Because the Court finds that Defendant was not “in custody” when he was questioned, Defendant’s Motion to Suppress Statement (Doc. No. 25) is DENIED.4

IT IS SO ORDERED.

. In addition to the reasons articulated at the hearing, see Hr’g Tr. 52:6-54:3, the Court notes the following authority in support of its conclusion: United States v. Vela, No. 2:15-CR-429, 2016 WL 305219, at *2 (S.D.Tex. Jan. 25, 2016) (finding that traffic stop for violation of § 601.051 was justified by reasonable suspicion where officer's mobile database query on the defendant’s car returned an "unconfirmed” insurance status); Short v. State, No. 09-10-00489-CR, 2011 WL *5673505611, at *3 (Tex.App.-Beaumont Aug. 10, 2011) (officer’s experience with the vehicle database and his opinion that it was accurate contributed to the finding of reasonable suspicion that defendant violated § 601.051).

. In determining whether a detention subsequent to a traffic stop remains a valid Terry stop, the Fifth Circuit has held: "[W]e do not find that a detention during a valid traffic stop violates the detainees’ Fourth Amendment rights where it exceeds the amount of time needed to investigate the traffic infraction that initially caused the stop, so long as ... the facts that emerge during the police officer’s investigation of the original offense create reasonable suspicion that additional criminal activity warranting additional present investigation is afoot.” United States v. Pack, 612 F.3d 341, 358 (5th Cir.) opinion modified on denial of reh’g, 622 F.3d 383 (5th Cir.2010); see also id. (stating other factors to consider).

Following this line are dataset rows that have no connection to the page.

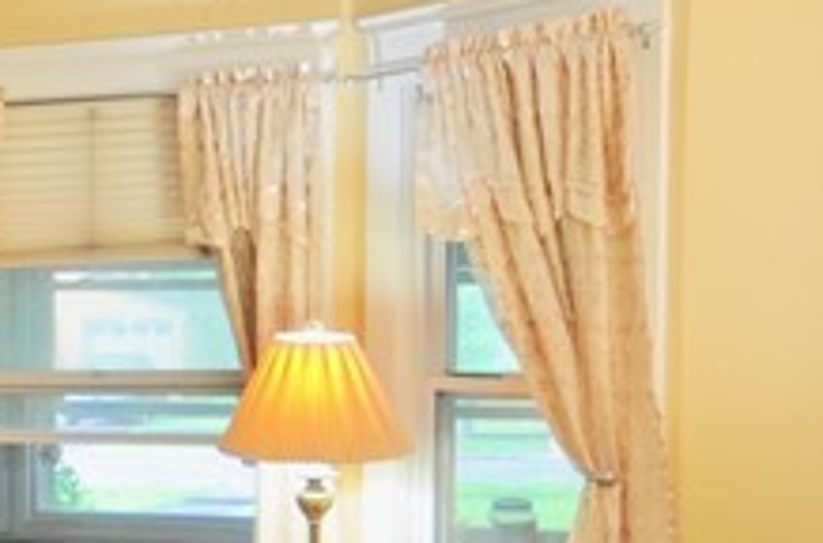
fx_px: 1710
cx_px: -208
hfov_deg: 24.2
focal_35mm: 75
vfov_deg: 18.0
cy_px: 354
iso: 200
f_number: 4
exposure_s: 1/10
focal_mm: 10
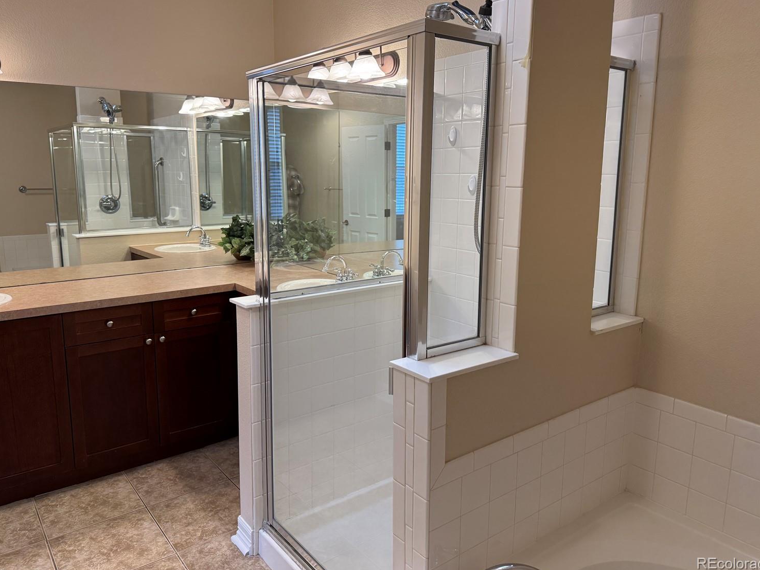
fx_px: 571
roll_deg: +0.1
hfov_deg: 67.3
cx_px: 368
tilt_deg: -9.8
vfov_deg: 53.0
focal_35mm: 26
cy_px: 265
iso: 200
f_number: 1.78
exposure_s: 1/120
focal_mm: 6.76
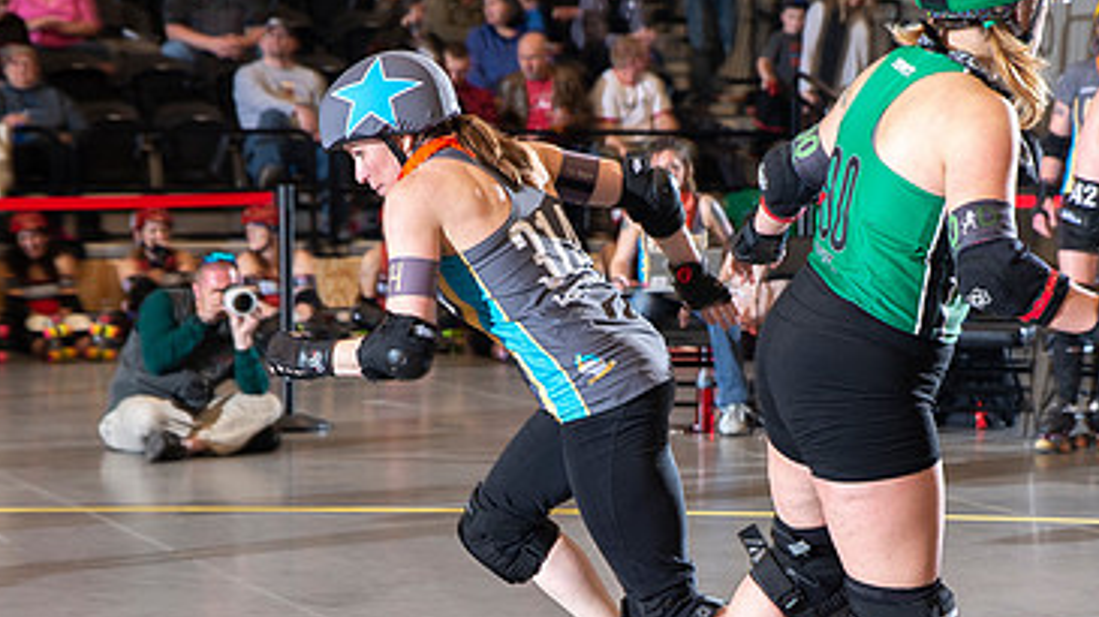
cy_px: 551
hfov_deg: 18.0
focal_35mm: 119
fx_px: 3467
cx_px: 636
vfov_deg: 10.1
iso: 640
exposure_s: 1/160
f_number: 5.6
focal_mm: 62
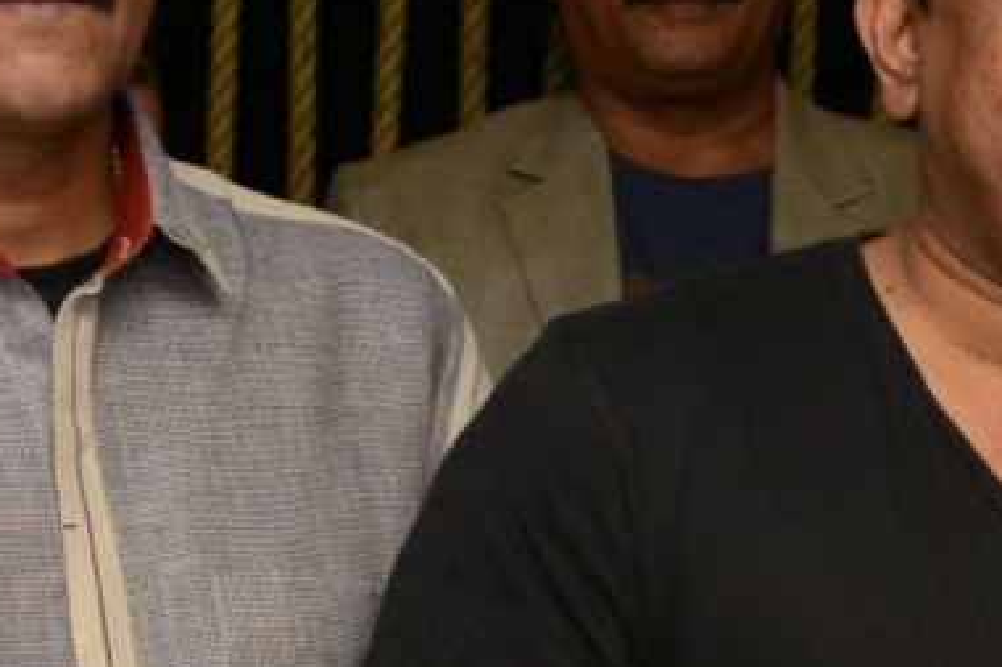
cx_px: 1154
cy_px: 949
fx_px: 4451
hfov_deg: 12.6
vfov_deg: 8.4
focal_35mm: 160
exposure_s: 1/125
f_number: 5.6
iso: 800
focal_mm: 27
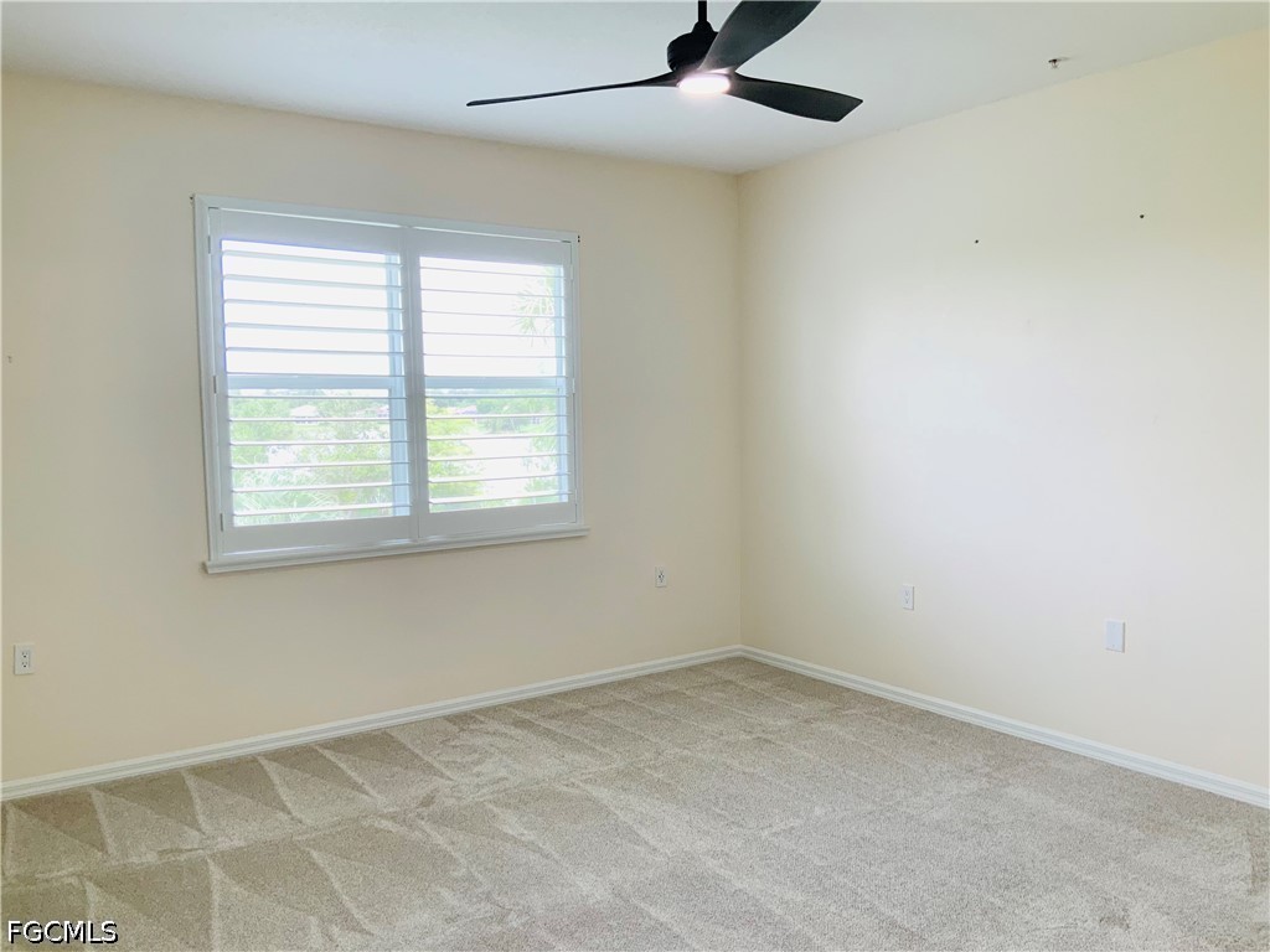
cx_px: 635
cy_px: 476
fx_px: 1064
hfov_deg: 61.7
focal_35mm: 29
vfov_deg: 48.2
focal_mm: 3
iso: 50
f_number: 1.8
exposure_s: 1/120
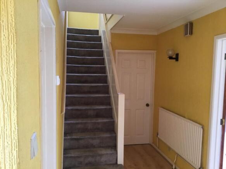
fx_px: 202
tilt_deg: -4.2
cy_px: 84
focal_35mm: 31
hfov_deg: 58.4
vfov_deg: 45.4
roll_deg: -0.4
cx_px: 113
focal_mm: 3.3
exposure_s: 1/33
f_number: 2.4
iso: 160
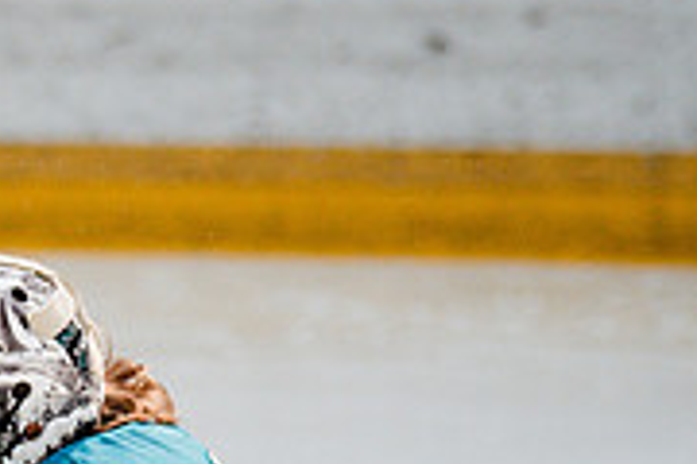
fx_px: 16765
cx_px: -374
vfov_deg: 1.6
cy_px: 1036
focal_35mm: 866
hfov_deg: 2.4
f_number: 3.2
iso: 640
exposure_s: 1/2000
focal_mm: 176
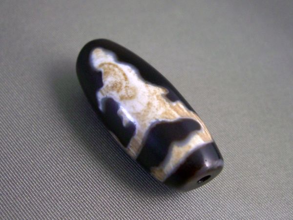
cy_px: 110
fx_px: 322
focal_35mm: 38
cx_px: 146
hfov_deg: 49.0
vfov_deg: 37.7
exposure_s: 1/60
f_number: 2.8
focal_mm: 7.9
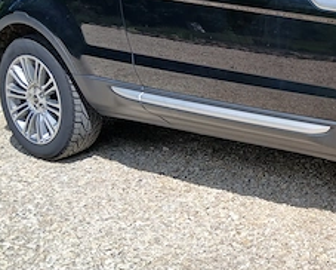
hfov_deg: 26.4
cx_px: 357
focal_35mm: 67
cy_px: 52
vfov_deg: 22.5
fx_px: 667
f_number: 1.8
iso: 20
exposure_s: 1/639
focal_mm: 3.98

. The Court’s conclusion pertains only to the interrogation that occurred immediately following the traffic stop, as Mr. Broca-Martinez sat in Officer Leal’s squad car. After Agent Fiorita finished his questioning and had obtained Mr. Broca-Martinez’s consent to search the residence at 3219 Zacatecas St., Mr. Broca-Martinez was driven to the residence where he observed the officers conduct the search. Hr’g Tr. 19:5-14. At the conclusion of the search (in which officers found other undocumented immigrants in the residence), Mr. Broca-Martinez was formally arrested. If officers interrogated Mr. Broca-Martinez after completing the consent search but prior to formally arresting him, it is very possible that such an interrogation would have been custodial. But the Court need not decide whether this later interval constituted custody because Defendant’s Motion to Suppress challenged only the questioning that Agent Fiorita performed when he arrived at the traffic stop. See Def.’s Supp. Brief 5 (Doc. No. 40).

. In Defendant's Supplemental Brief (Doc. No. 40), Defendant argues that, even if he was not in custody for purposes of Miranda, his incriminating statements and his consent to search the residence were obtained in violation of the Due Process Clause because he did not offer them voluntarily. It is true that even non-custodial confessions and consents can be deemed involuntary. See Beckwith v. United States, 425 U.S. 341, 347-48, 96 S.Ct. 1612, 48 L.Ed.2d 1 (1976) (noting that noncustodial involuntary statements can occur where " 'the behavior of ... law enforcement officials was such as to overbear [the suspect’s] will to resist and bring about confessions not freely self-determined’ ”) (quoting Rogers v. Richmond, 365 U.S. 534, 544, 81 S.Ct. 735, 5 L.Ed.2d 760 (1961)). However, the Court does not find that the circumstances of Mr. Broca-Martinez’s questioning rise to the level of coerciveness necessary to exclude his statements or his consent on that basis.